Tenant-Aware Routing

Routing decision is primarily based on tenant_id, and secondarily on request kind (aggregate vs projection vs runner).
The Gateway abstracts the topology: clients do not need to know which node hosts their tenant.

Independent Scalability and Rebalancing

Each service (Aggregate, Projection, Runner) can have its own tenant-to-shard placement. The Gateway resolves routing per (tenant_id, service_kind).
Rebalancing is defined as moving a tenant’s assignment for a specific service from one shard to another with bounded disruption.

Functional Requirements

1) Authentication (AuthN)

AuthN surface area:
- Signup, signin, signout
- Forgot password, reset password
- MFA enrollment and MFA challenge (step-up)
- Google OIDC login (and future providers)
- Service identities (internal callers)
Password-based accounts:
- Store passwords hashed with Argon2id using per-user random salts and parameters suitable for production.
- Signup MUST support email verification before the account becomes active (configurable per environment).
- Signin MUST support MFA when required by policy.
- Signout MUST revoke refresh tokens (and optionally maintain a short-lived access-token denylist only if needed).
Sessions and tokens:
- Issue a short-lived access token and a refresh token with rotation.
- Refresh tokens MUST be stored server-side (hashed at rest) to support revocation and rotation.
- Support both browser and API clients:
  - Browser: refresh token in an HttpOnly cookie with CSRF protections.
  - API clients: refresh token in an authorization header or secure client storage (no localStorage guidance in the PRD; implementation chooses).
OIDC (Google):
- Support Authorization Code flow with PKCE.
- Map OIDC identities to internal users; allow linking multiple providers per user.
- Future providers (e.g., GitHub, Azure AD) should fit the same model.
Service auth (internal):
- Support service identities for Runner → Gateway and other future internal callers.

Work to be completed:
According to the routing and authentication requirements text, which algorithm is used to hash stored passwords? The items below are not needed.

Supplied records:
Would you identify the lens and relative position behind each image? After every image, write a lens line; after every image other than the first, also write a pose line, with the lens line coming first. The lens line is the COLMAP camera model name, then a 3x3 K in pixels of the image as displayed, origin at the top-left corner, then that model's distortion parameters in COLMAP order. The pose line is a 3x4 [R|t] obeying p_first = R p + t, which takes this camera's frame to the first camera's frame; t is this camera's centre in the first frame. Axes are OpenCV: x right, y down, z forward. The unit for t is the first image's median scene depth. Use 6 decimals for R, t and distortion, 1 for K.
---
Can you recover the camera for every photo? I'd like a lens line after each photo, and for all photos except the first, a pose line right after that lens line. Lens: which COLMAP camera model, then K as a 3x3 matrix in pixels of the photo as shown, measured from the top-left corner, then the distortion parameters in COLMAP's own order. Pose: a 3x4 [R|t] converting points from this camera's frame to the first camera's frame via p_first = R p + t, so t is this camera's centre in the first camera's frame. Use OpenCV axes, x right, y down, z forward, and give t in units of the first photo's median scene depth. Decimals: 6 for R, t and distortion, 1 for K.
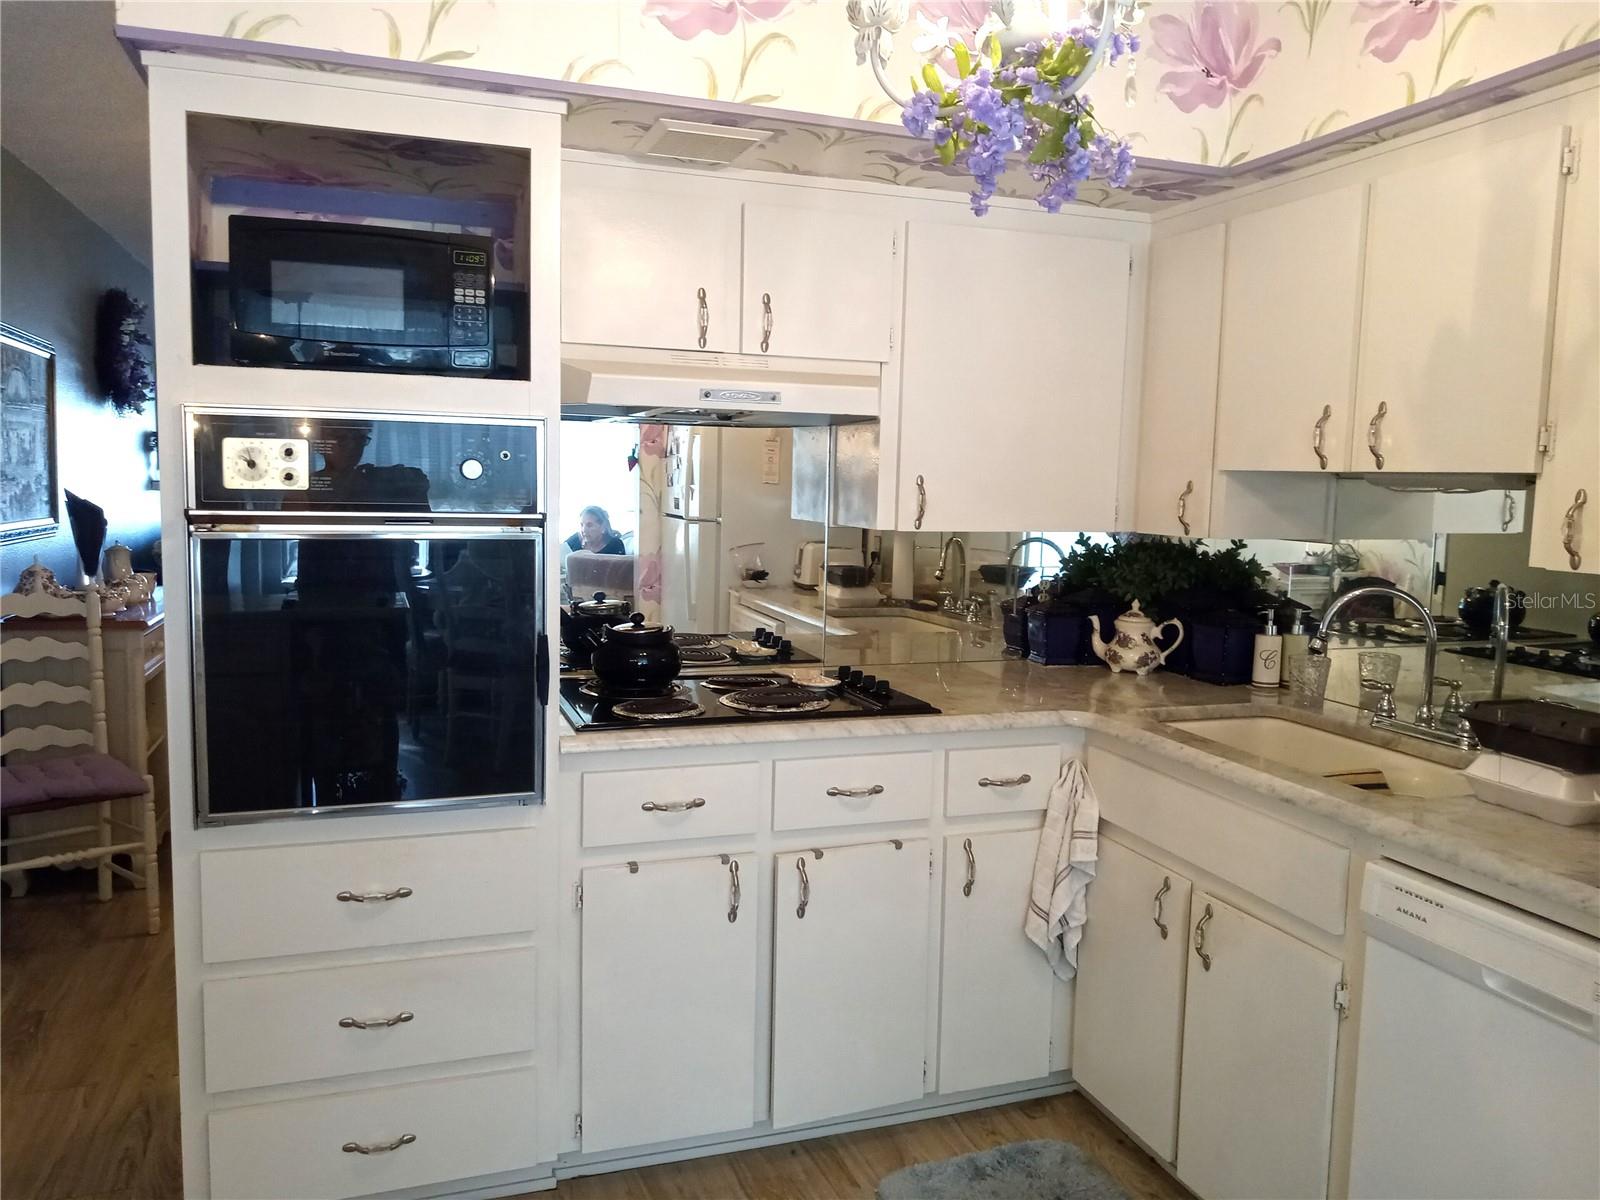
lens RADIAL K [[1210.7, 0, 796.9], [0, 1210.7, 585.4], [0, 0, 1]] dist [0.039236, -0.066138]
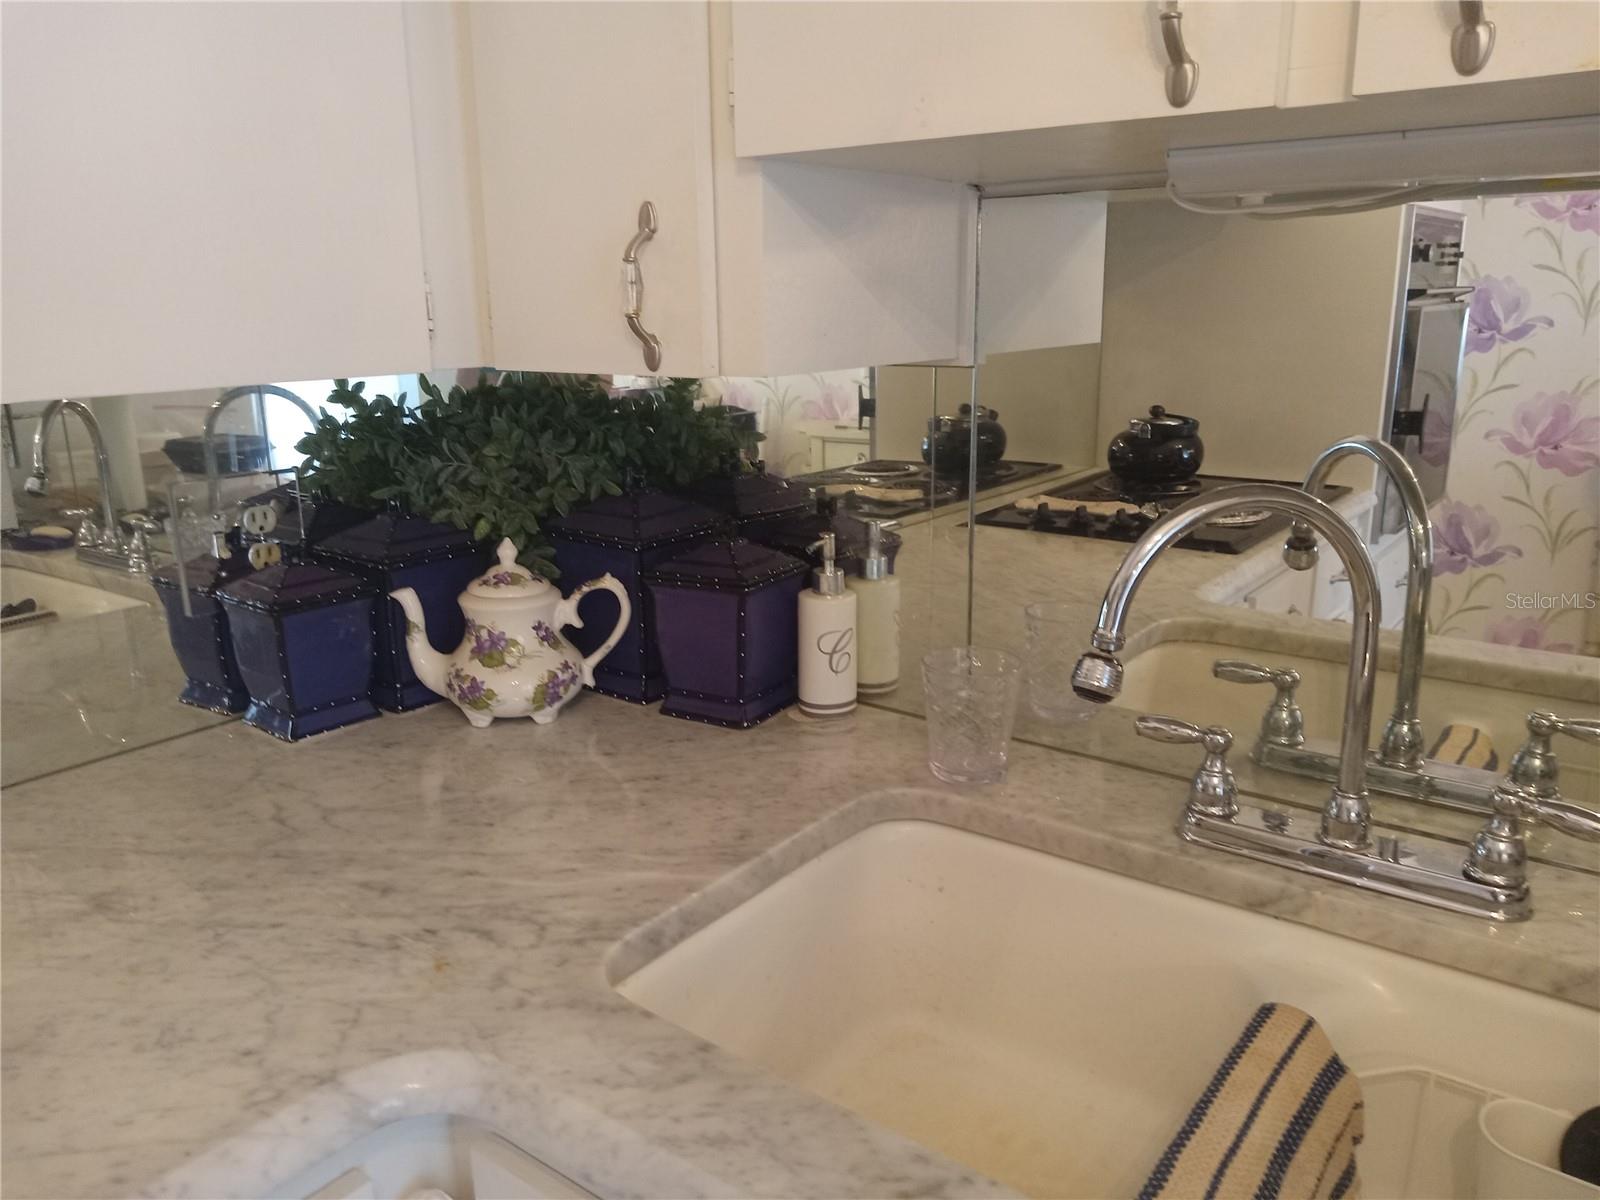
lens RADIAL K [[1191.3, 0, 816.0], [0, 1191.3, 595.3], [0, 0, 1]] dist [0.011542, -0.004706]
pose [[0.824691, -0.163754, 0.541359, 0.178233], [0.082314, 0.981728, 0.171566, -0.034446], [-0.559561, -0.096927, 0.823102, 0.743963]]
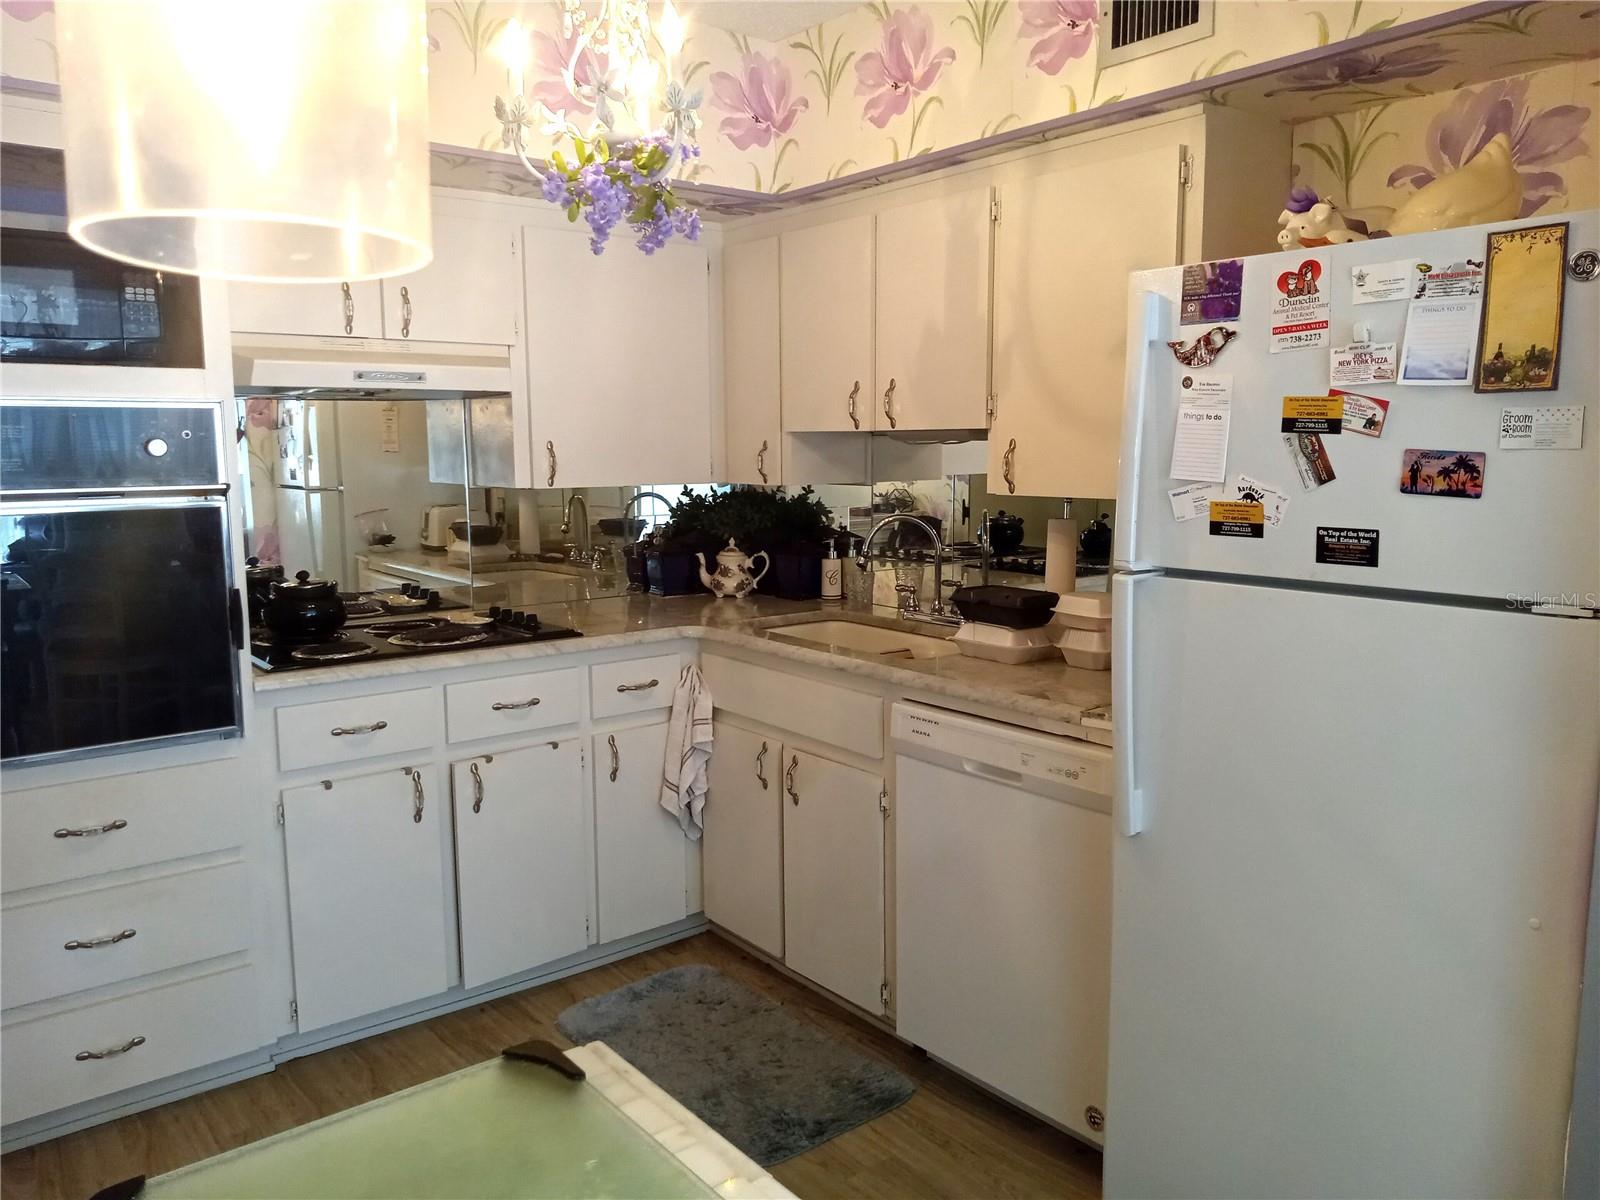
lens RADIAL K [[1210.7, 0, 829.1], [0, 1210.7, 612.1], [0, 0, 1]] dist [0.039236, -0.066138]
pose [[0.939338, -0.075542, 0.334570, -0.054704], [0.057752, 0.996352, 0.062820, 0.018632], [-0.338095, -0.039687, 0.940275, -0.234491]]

Answer:
Argon2id, with per-user random salts.